Главное — ничего не задеть. Никого не разбудить. Когда твоя песенка спета, подумай немного о других. С перитонитом можно и протянуть еще несколько дней, но все это темное дело. Нужно все сделать так, чтобы Оливье, пролетая над Атлантикой, уже не о чем было волноваться. Ну а Мария — за нее можно быть спокойным: она с места не сдвинется, пока смерть не унесет человека, который и так уже сломал ей жизнь, — она не сдвинется с места и потом. Возможно, захочет выполнить последний перед ним долг, да только сможет ли? Держать в доме труп, сказал бы Прелато, чертовски обременительно. Даже страшно подумать такое: Мария в одиночку тащит на себе тело весом в семьдесят килограммов. Страшно представить себе, как она на глазах у соседей копает в саду двухметровую яму, чтобы пристойно похоронить своего изгоя.
Но тот же Прелато сказал бы: нет трупа — значит, нет и проблем! Мануэль Альковар исчез. Ничто не обязывает его находиться именно здесь, а не в любом другом месте, зато многое обязывает его находиться в другом месте, но не здесь. Смерть — везде смерть, и вам, господин сенатор, надо бы испустить дух так, чтобы Марию не могли обвинить в преступном содействии врагу общества. Еще в субботу вечером, когда Оливье сообщил, что придет врач, Мануэлю все уже было ясно: он понимал, что никто не в силах ему помочь. Он поздравил себя с тем, что не поддался желанию «поручить» Марию хозяевам. Они могли бы догадаться, какое он принял решение, и сорвать его планы. Однажды он уже пытался удрать, но тогда он не был до конца убежден, что должен так сделать, и не бежал, хотя силы и были, так что Мария без труда нагнала его и вернула обратно; а теперь, как бы ни было тяжко его состояние, он должен довести свой план до конца, даже если придется ползти на коленях.
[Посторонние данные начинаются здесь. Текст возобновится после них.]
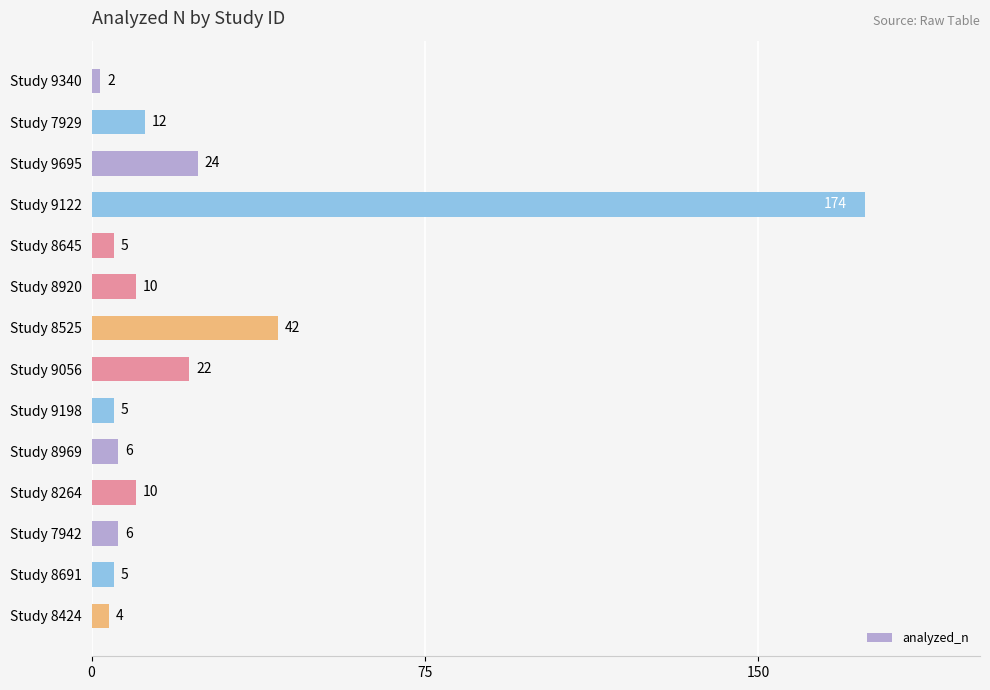

The value at Study 7942 is 6. True or false?

True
Исчезнуть. Не оставляя следов, не оставляя записок. Это будет непросто. Все три недели, предчувствуя, каким будет его конец, он старался об этом не думать. Однако при одной мысли о пытке по спине у него пробегал озноб; а по ночам снились такие кошмары, после которых он усомнился, сумеет ли выдержать муки и боль. Он не из тех бесстрашных безумцев, что способны посреди площади облить себя бензином и сгореть на глазах у толпы в назидание Каину. Не принадлежит он и к тем, кто мастерит самодельные бомбы и, следуя ритуалу, взрывает себя самого — мстителя вместе с тираном. Погибнуть ради женщины, предоставив патрулю подобрать тебя и расстрелять тут же на месте, вместо того чтобы подохнуть в смрадной агонии, разумеется, не такая почетная смерть.
Какая чушь! Речь идет не о том, чтобы умереть ради Марии, речь идет о том, чтобы умереть без Марии, а ей подарить продолжение жизни. И если глупо, хоть и почетно, погибать во имя уже проигранного дела — тем более что проиграно-то оно временно и лишь на одном клочке земли, — если нелепо идти самому навстречу убийце, то лишить его жертвы не столь уж бессмысленно и нелепо. И не столь уж бессмысленно оставить кого-то в живых после себя/Ведь если наше существование после смерти, единственно возможное, длится так долго, как долго помнят нас те, кто нас любит, разве стремление к этому н» есть самое прекрасное проявление эгоизма?